● INPUT:
+ + +

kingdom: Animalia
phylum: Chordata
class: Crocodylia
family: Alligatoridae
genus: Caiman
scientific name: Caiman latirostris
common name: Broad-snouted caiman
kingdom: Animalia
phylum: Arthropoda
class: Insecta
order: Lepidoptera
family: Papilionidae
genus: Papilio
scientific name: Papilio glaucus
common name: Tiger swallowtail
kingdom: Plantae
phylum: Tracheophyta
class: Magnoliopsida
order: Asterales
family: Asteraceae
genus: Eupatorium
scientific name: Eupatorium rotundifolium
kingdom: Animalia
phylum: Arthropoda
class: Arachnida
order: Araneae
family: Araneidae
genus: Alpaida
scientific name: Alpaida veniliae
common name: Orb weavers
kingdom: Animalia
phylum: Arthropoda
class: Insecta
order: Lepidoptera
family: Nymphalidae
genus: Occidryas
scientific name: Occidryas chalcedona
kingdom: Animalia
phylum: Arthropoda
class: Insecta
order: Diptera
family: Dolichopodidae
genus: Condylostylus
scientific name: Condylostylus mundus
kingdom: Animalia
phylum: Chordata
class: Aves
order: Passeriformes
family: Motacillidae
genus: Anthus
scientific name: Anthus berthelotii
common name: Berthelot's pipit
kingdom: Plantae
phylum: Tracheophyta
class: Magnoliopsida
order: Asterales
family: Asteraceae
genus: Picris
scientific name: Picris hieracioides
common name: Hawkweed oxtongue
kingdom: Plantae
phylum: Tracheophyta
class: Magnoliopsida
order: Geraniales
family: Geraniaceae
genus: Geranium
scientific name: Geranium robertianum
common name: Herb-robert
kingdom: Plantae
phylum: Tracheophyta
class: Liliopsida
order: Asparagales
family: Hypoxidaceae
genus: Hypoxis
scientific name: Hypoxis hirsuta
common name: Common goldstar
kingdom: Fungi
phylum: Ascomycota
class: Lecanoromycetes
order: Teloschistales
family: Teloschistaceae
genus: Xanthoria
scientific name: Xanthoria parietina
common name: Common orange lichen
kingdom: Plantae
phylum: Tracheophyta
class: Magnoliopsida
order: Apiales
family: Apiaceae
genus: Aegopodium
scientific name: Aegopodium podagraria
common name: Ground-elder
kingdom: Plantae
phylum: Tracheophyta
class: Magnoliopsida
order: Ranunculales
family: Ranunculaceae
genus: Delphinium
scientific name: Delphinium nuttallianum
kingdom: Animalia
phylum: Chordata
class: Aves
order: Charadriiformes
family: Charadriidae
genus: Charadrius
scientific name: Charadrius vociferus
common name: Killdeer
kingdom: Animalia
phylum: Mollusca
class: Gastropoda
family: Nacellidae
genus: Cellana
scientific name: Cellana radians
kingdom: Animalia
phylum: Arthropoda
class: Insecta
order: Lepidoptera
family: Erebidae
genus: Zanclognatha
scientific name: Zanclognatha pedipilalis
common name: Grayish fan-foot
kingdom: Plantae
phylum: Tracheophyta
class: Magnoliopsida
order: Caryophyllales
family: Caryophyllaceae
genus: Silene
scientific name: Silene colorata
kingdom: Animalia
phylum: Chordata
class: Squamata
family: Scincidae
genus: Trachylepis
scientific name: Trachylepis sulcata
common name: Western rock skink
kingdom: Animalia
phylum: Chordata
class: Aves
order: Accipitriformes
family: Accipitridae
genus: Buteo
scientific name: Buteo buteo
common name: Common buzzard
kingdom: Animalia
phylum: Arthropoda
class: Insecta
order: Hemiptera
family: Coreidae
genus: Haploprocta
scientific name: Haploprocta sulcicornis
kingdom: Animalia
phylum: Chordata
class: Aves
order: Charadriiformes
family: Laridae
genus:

+ + +

● GIVEN TASK: Print the lines above unchanged, starting with the line that contains "phylum: Ascomycota" and ending after the line that contains "family: Ranunculaceae", with both of those lines included.

● FULL OUTPUT:
phylum: Ascomycota
class: Lecanoromycetes
order: Teloschistales
family: Teloschistaceae
genus: Xanthoria
scientific name: Xanthoria parietina
common name: Common orange lichen
kingdom: Plantae
phylum: Tracheophyta
class: Magnoliopsida
order: Apiales
family: Apiaceae
genus: Aegopodium
scientific name: Aegopodium podagraria
common name: Ground-elder
kingdom: Plantae
phylum: Tracheophyta
class: Magnoliopsida
order: Ranunculales
family: Ranunculaceae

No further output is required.